Trump has tried to build a public case that the federal government had completed its job and unshackle the president from ownership of the pandemic and the lack of a cohesive response.

Soon, the president was regularly making nonsensical statements like, “If we stop testing right now, we’d have very few cases, if any.”

The real-world consequences of Mr. Trump’s abdication of responsibility rippled across the country.

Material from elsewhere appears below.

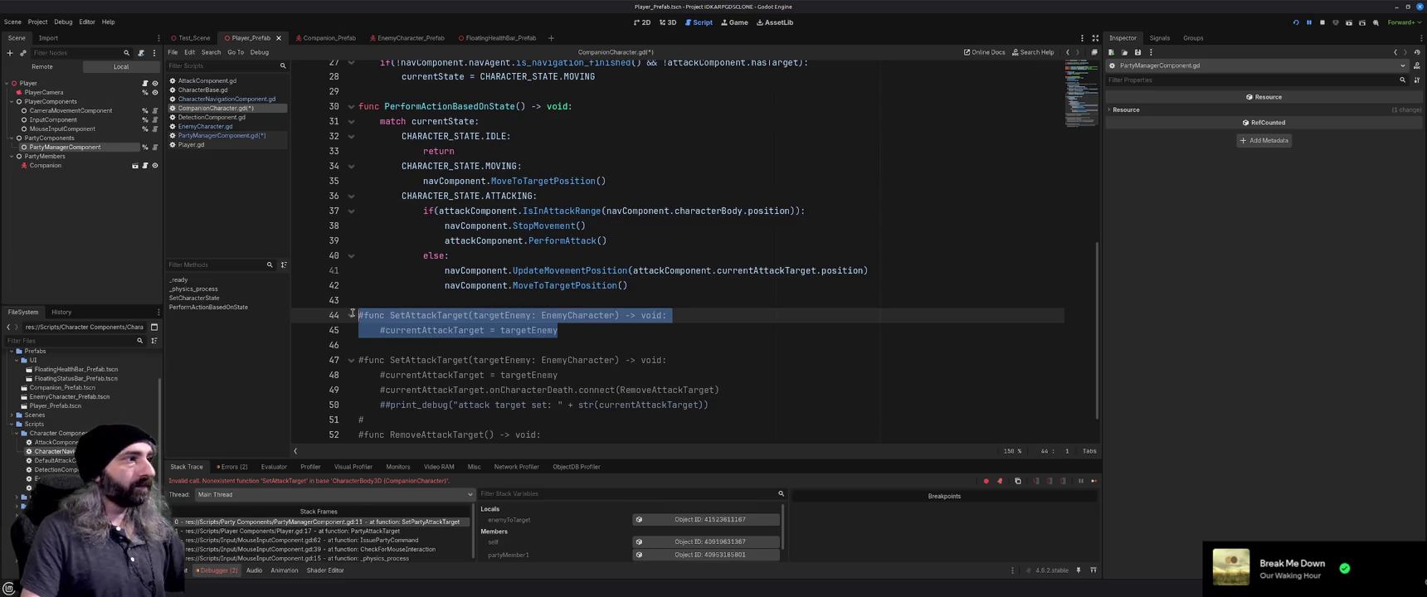
{"action": "left_click", "coordinate": [576, 336]}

Other nations had moved aggressively to employ an array of techniques that Mr. Trump never mobilized on a federal level, including national testing strategies and contact tracing to track down and isolate people who had interacted with newly diagnosed patients.

“These things were done in Germany, in Italy, in Greece, Vietnam, in Singapore, in New Zealand and in China,” said Andy Slavitt, a former federal health care official who had been advising the White House.

“They were not secret,” he said. “Not mysterious. And these were not all wealthy countries. They just took accountability for getting it done. But we did not do that here.”

Mr. Trump’s disdain for testing continues to affect the country. By the middle of June, lines stretched for blocks in Phoenix and in Austin, Texas. And getting results could take a week to 10 days, officials in Texas said — effectively inviting the virus to spread uncontrollably.

Add to that Trump’s disdain for wearing masks, and the virus has run rampant.

Now, Trump is trying to conceal the actual number of cases being reported, by having the reports go to the White House instead of the Centers for Disease Control. Trump also has prevented the head of the CDC from speaking to congress.

Trump owns this crisis. This is his legacy. This is what failed leadership looks like.